There were many different factors we took into consideration when designing the model for our test kit. The two major factors we focused on were product cost and function. Our model consists of a small plastic tube approximately 10 cm high which contains a removable bottom disc approximately 2 cm high. This disc functions to collect and hold water during testing. The disposable filter paper contains 4 different zones. The first zone the collected water passes through would be an iron chelator, to remove any iron present in the water to allow for maximum aluminum-pyoverdine binding giving a more accurate result as to the aluminum concentration present. The second zone would be the dried and bound pyoverdine. This is where the Al3+ ions bind the pyoverdine present on the filter paper. The binding would release visible fluorescence indicating a certain aluminum level based on the fluorescence in comparison to our positive control. The positive control would represent the highest aluminum concentration possible to measure using the filter paper and the control concentration would be given to users in kit. If pyoverdine zone fluoresces to the equivalent of the positive zone, the concentration would be considered higher than biological threshold value and can indicate action should be taken. The final zone would be the negative control to show zero fluorescence.

For this design we consulted our very own team member Jennifer Allott, who has had experience doing on sight water testing in rivers. Suggestions lead to the development of the collection plate to provide a contained system where the water could sequentially pass through each desired zone. The size was also considered to facilitate travel and on sight location use.

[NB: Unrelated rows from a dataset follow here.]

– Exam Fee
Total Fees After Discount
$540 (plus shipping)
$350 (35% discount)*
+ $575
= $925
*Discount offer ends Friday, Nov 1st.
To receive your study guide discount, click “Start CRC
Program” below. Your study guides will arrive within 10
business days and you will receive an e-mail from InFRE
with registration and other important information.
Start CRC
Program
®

This model would act as an inexpensive preliminary test for aluminum concentrations in water to determine if more expensive measures to alleviate the aluminum levels are necessary. By providing a plastic reusable tube the only disposable portion would be the filter papers, which could be re-purchased separately. Overall this would achieve our goal of providing an improved system for detecting aluminum toxicity in Nova Scotia water sources.